Leipziger Antiquariatsmesse
Es muss nicht immer der neueste Bestseller sein: Entdecken Sie auf der Leipziger Antiquariatsmesse seltene Schätze und historische Exemplare und tauchen Sie ein in die faszinierende Welt der Literaturgeschichte. Eine Vielfalt von antiquarischen Büchern, Grafiken und Autografen sowie die beliebte Literaturmeile mit preiswertem Lesefutter lädt Jung und Alt in Halle 5 der Buchmesse zum Stöbern und Kaufen ein.
Der Veranstalter abooks.de Marianne Fleischer-Bartsch & Stefan Lenzen GbR und die ausstellenden Antiquariate freuen sich auf Ihren Besuch.
Auf der 32. Leipziger Antiquariatsmesse lassen sich historische Schätze heben
36 Antiquariate aus ganz Deutschland, Österreich, der Schweiz und den Niederlanden präsentieren vom 19. bis 22. März 2026 ihre seltenen Buchausgaben, Grafiken, Illustrationen, Kataloge und Briefe auf der Leipziger Buchmesse in Halle 5. Sie lassen nicht nur die Herzen von Sammler:innen und Kenner:innen höherschlagen. Die beliebte Literaturmeile mit preisgünstigen antiquarischen Büchern wird wieder direkt an der Antiquariatsmesse aufgebaut. Im Innenbereich der Antiquariatsmesse erwartet die Besucher das Messe-Café, das als ruhige Oase im Messetreiben zum Verweilen einlädt. Direkt neben dem Cafébereich finden dieses Jahr von Donnerstag bis Sonntag jeweils um 15:00 Uhr Lesungen statt. Die diesjährige Sonderausstellung der Antiquariatsmesse greift das Fokusthema der Leipziger Buchmesse „Donau – Unter Strom und zwischen Welten“ auf und zeigt antiquarische Werke aus der Zeit der Österreich - Ungarischen Donaumonarchie in beleuchteten Glasvitrinen.
Das Angebot der ausstellenden Antiquariate ist facettenreich.
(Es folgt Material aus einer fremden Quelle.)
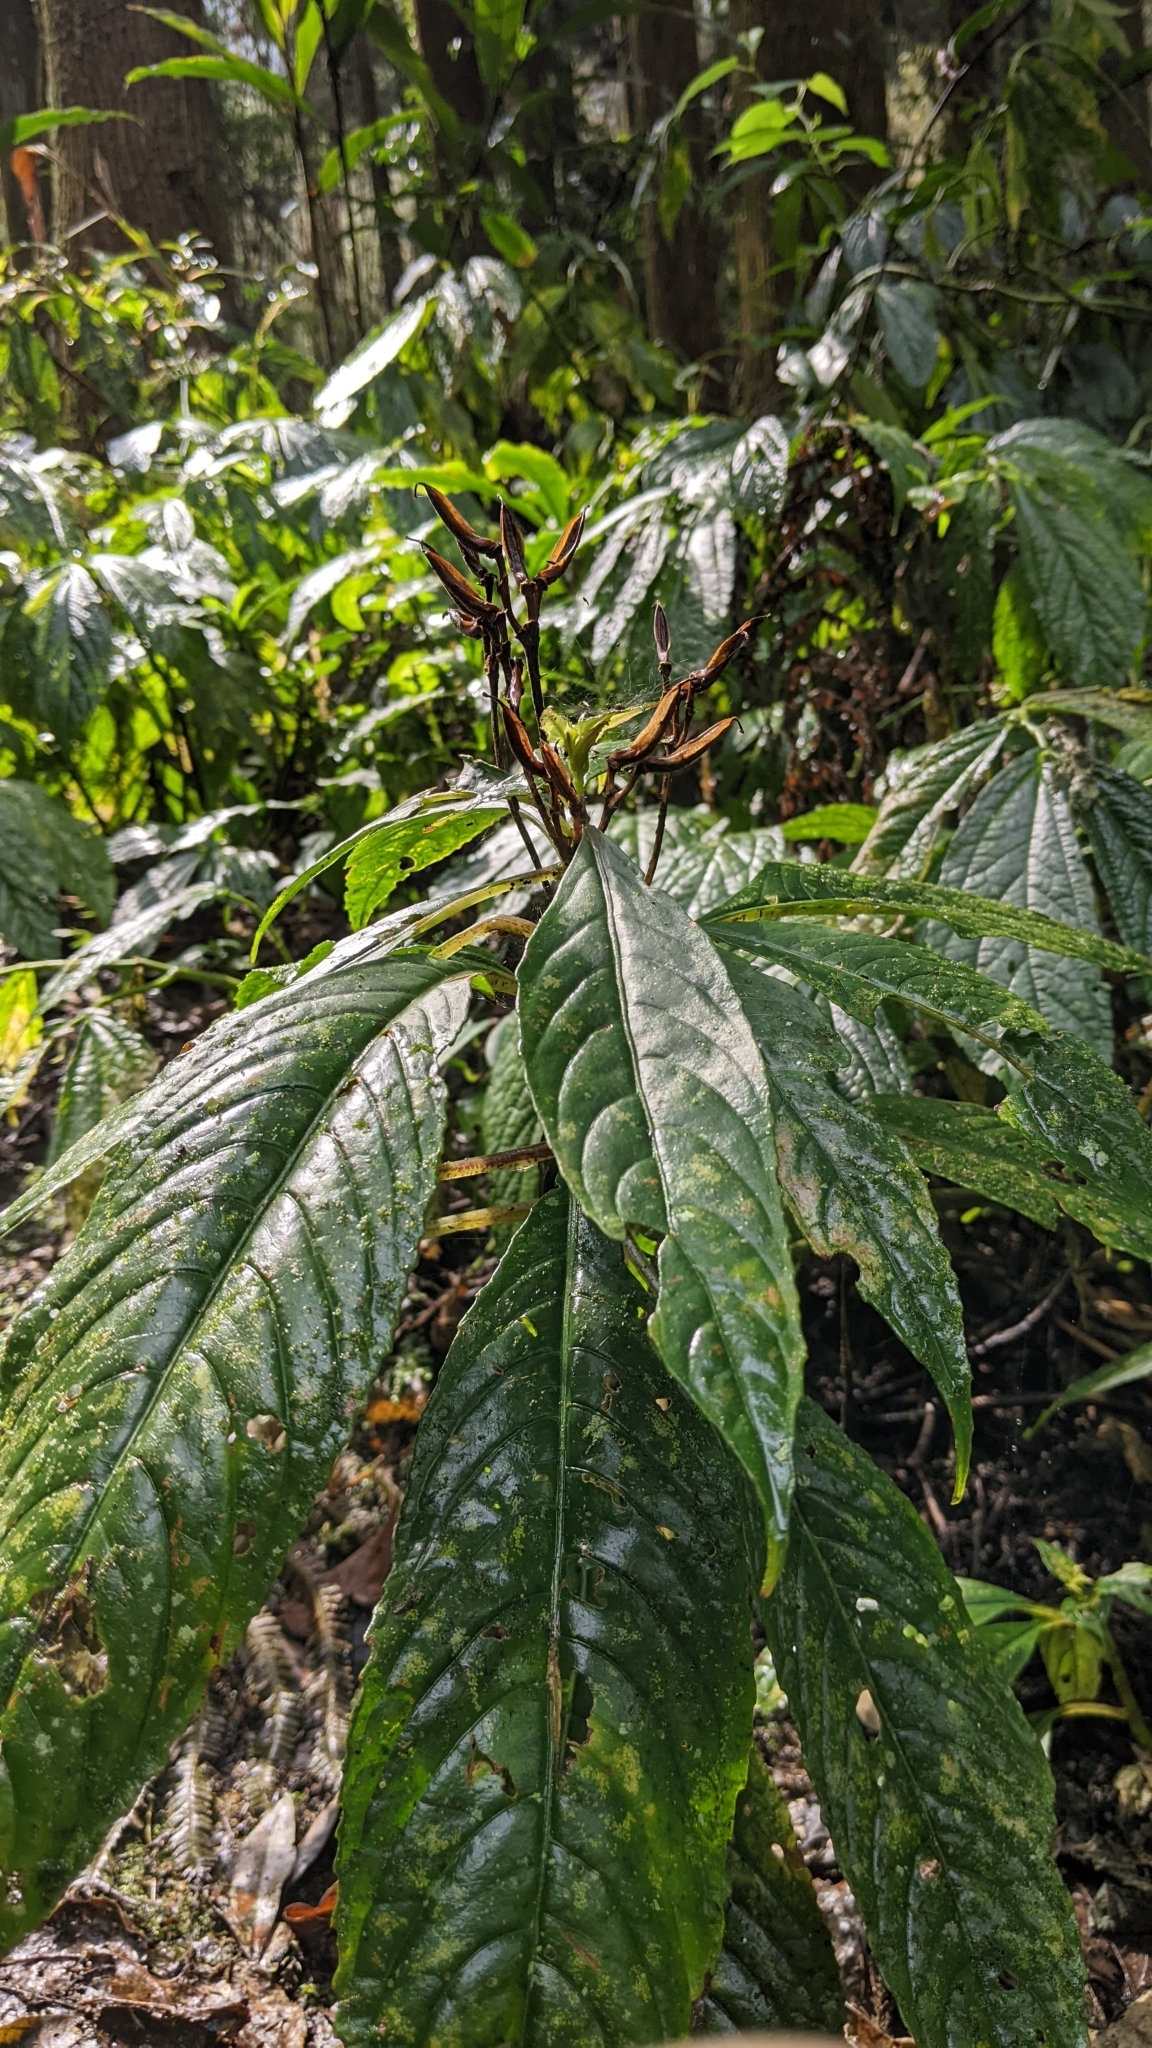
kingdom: Plantae
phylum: Tracheophyta
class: Magnoliopsida
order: Lamiales
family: Gesneriaceae
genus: Hemiboea
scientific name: Hemiboea bicornuta
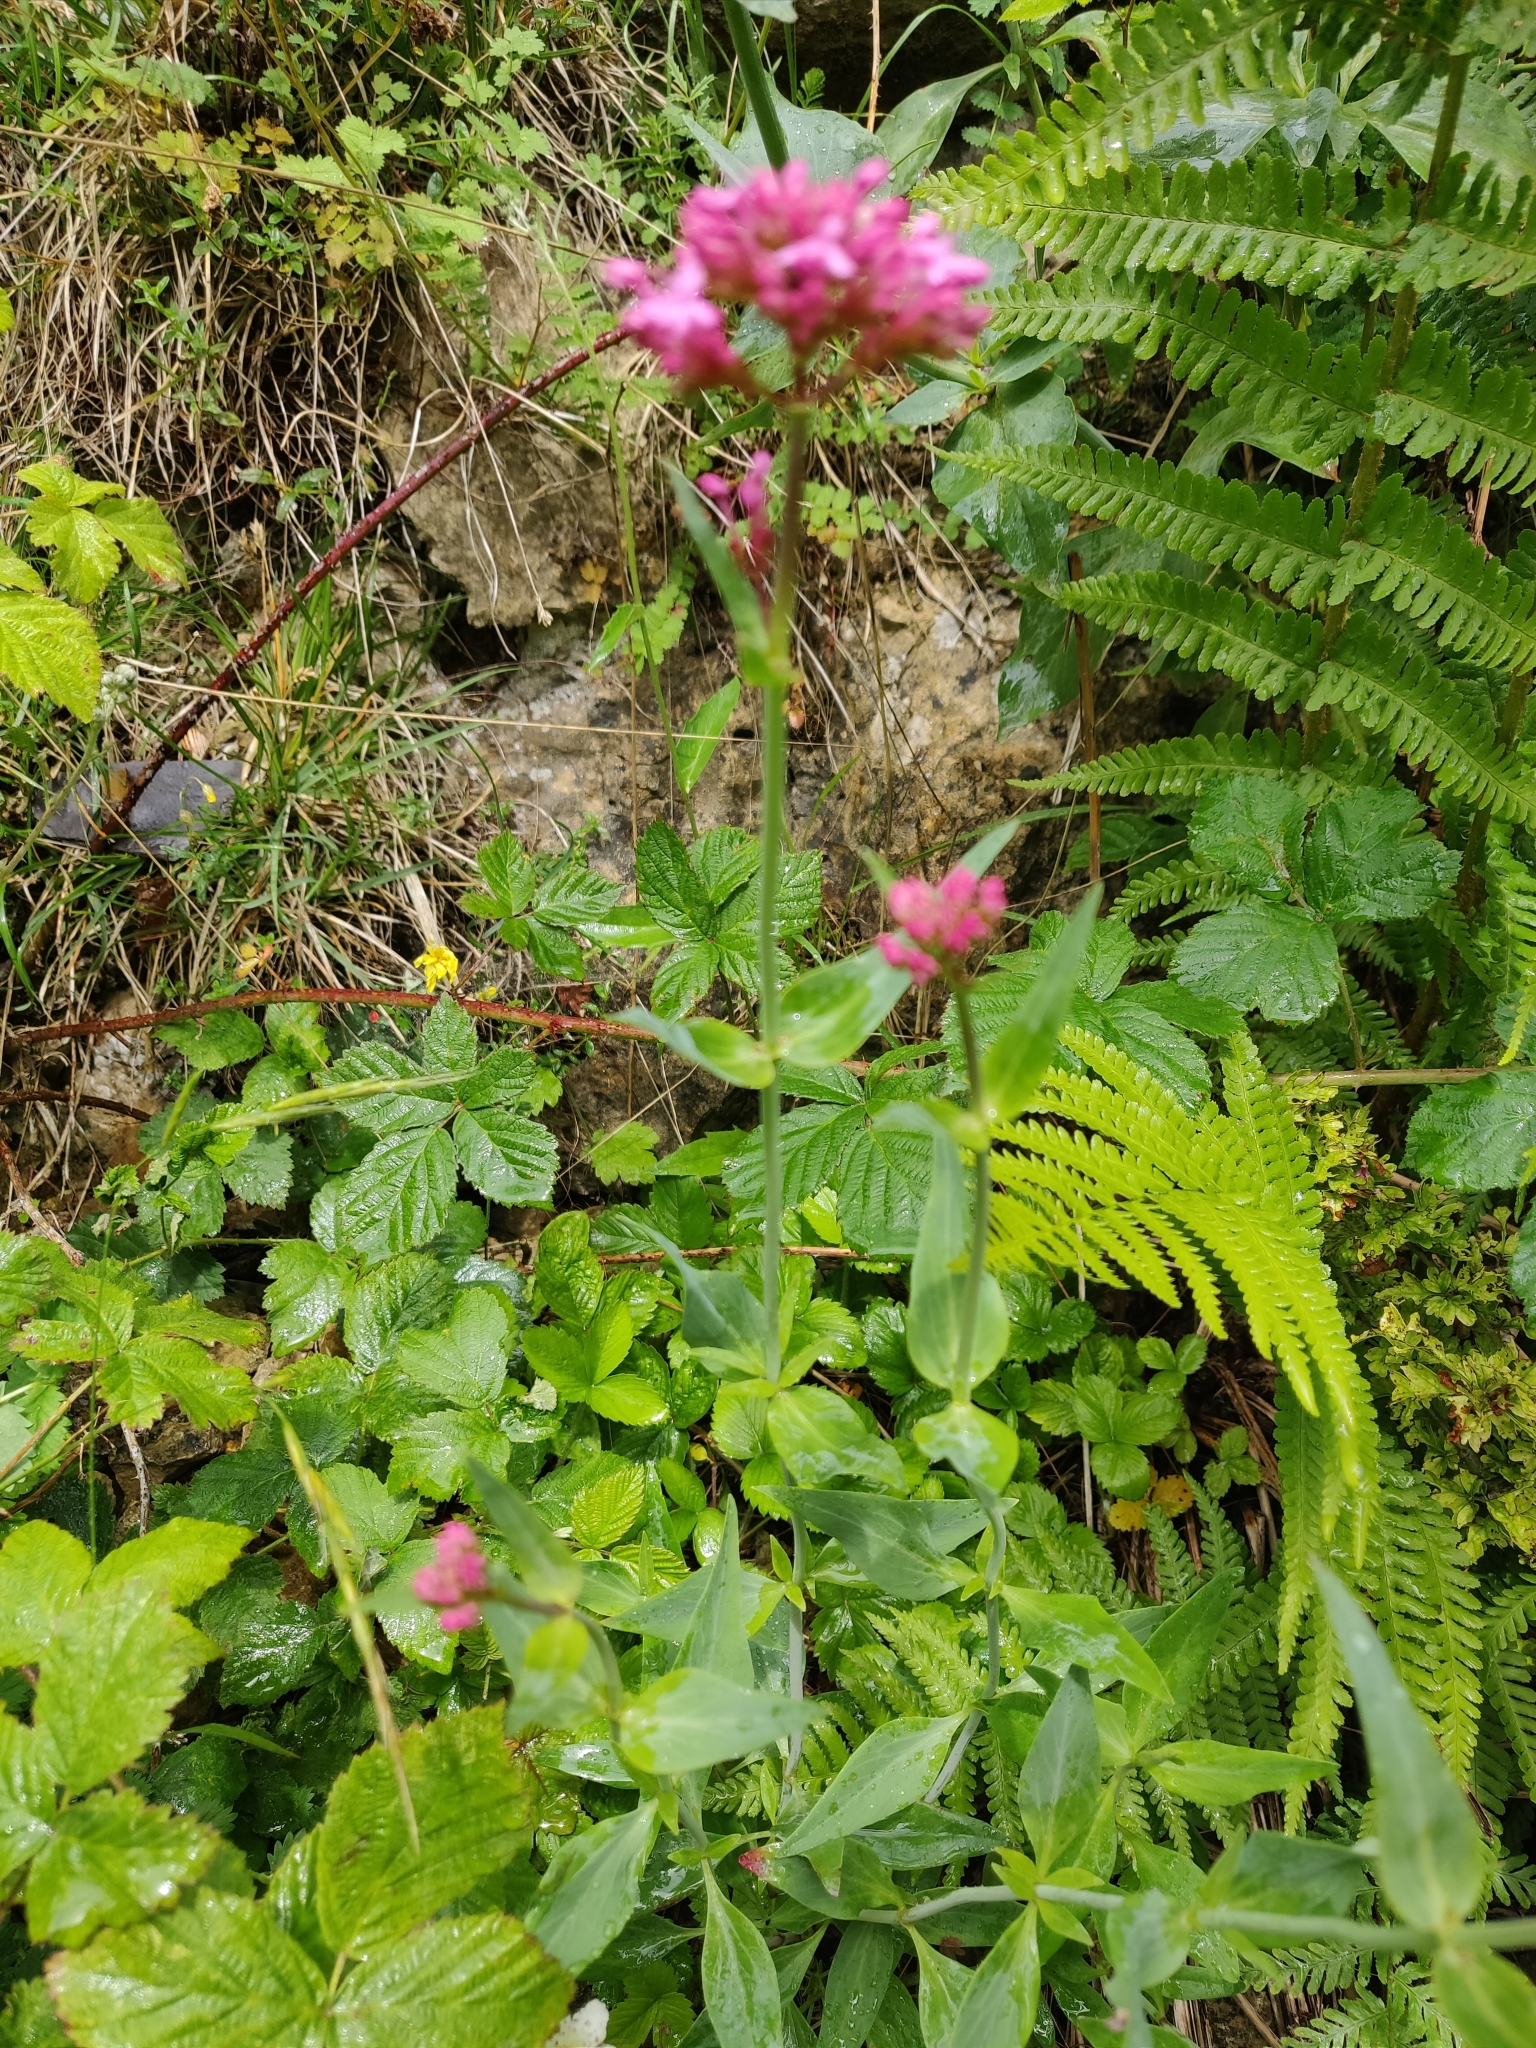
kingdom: Plantae
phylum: Tracheophyta
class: Magnoliopsida
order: Dipsacales
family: Caprifoliaceae
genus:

Die exklusiven Angebote können ab dem ersten Messetag an den Ständen erworben werden. Über die Highlights und alle Angebote der Aussteller:innen informiert der Messekatalog auf der Website der Veranstalterin abooks.de .
Eine der seltenen Veröffentlichungen von Franz Kafka zu Lebzeiten, die 1913 bei Kurt Wolff in Leipzig erschienene Erzählung „Der Heizer“, oder eine vor hundert Jahren erschienene Ausgabe des Filmromans „Metropolis“, von der Autorin Thea von Harbou eigenhändig signiert, sind zu sehen.
Das Bautzener Antiquariat zum Dom bietet einen Rückblick auf das Leseland DDR mit einer interessanten Sammlung signierter Briefe, unter anderen von Anna Seghers und Erwin Strittmatter an eine DDR-Schul-AG. In einer herausragenden Sammlung zur Buchgrafik des Jugendstils und des deutschen Expressionismus mit fast 200 Werken finden sich so prachtvolle Ausgaben wie „Der Blaue Reiter“ von Wassily Kandinsky, Franz Marc und Arnold Schönberg aus dem Jahr 1914 oder Goethes „Reinecke Fuchs“, illustriert von Lovis Corinth, von 1921.
Mit „Einfach Literatur“ ist Daria Razumovych zu Gast auf der Antiquariatsmesse. Sie liest aus ihrem gemeinsam mit Klaus Willbrand geschriebenen Buch und würdigt damit ihren im letzten Jahr verstorbenen Co-Autor, Antiquar und TikTok-Star, der Zeit seines Lebens dazu einlud, sich mit Weltliteratur zu beschäftigen, und damit eine große Fangemeinde in den sozialen Medien erreichte.